Legal Advocacy To Improve Care For Older Adults With Complex Needs

By Sarah Hooper Joel Teitelbaum Ami Parekh Anne Fabiny: For More Info, Go Here…

Legal advocacy is a recognized strategy to address social factors that influence the health of populations with complex care needs. Such advocacy can improve housing stabilityincrease access to public benefits that support a host of social needs, assure that medical and financial proxy decision makers are in place, and reduce psychosocial distress.

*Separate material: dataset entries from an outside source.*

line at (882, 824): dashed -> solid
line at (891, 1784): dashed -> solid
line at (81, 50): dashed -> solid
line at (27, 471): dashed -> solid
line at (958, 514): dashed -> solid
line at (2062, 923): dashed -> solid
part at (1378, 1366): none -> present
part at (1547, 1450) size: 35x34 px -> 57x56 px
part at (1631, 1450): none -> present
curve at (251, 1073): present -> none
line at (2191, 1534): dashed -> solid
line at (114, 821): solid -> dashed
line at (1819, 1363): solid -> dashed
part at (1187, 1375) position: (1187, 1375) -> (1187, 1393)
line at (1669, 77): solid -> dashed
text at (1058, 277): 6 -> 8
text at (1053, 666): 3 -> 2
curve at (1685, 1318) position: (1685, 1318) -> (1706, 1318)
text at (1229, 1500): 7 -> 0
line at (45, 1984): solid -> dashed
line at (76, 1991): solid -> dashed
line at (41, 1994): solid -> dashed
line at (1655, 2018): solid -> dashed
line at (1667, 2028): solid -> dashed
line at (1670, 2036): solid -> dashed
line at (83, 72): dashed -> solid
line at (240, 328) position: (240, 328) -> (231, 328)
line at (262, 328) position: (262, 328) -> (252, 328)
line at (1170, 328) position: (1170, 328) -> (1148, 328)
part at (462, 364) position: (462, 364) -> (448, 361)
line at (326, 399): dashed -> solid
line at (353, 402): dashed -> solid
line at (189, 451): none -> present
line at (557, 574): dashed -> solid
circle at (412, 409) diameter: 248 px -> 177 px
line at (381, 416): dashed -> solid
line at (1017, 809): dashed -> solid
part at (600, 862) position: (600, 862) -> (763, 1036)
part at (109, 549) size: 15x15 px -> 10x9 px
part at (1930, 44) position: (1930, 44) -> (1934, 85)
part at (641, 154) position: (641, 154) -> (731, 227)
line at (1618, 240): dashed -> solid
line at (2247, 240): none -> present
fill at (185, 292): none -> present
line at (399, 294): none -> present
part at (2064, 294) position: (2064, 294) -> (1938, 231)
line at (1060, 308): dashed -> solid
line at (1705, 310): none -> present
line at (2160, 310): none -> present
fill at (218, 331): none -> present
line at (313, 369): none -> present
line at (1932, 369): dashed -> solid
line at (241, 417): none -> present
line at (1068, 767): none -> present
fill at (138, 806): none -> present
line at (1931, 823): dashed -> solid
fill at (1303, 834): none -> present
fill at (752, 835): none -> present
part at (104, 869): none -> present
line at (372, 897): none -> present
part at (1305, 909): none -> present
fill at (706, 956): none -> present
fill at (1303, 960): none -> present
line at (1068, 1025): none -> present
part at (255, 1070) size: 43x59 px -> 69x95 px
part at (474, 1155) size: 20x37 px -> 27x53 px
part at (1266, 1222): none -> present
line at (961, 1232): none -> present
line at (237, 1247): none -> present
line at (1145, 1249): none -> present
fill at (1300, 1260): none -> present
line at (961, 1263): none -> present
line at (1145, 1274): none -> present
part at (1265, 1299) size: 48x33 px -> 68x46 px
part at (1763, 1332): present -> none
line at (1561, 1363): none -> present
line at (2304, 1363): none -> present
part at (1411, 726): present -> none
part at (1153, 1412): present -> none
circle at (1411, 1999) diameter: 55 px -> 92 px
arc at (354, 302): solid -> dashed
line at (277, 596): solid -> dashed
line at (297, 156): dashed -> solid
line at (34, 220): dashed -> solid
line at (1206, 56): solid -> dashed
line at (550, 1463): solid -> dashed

Older adults are disproportionately likely to have complex medical needs. Legal advocacy has been recognized as integral to the health and health care of older adults in the medical literature since 1988, and in current Medicare quality metrics. Additionally, since 1965, the Older Americans Act has provided legal assistance as an “essential service” among other aging supports such as nutrition, transportation, and in-home care. Under the act, state area agencies on aging must provide legal services free to adults older than age 60 with the “greatest social or economic need.”

Yet, while emerging care models for older adults with complex needs are highly multidisciplinary, none incorporate legal advocacy in their design. This is in some ways not surprising as clinicians are not trained to recognize or address legal needs of older patients, and older patients are unable to self-diagnose their legal problems, thus making it unlikely that they will articulate legal needs as such to health care providers, social workers, or case managers.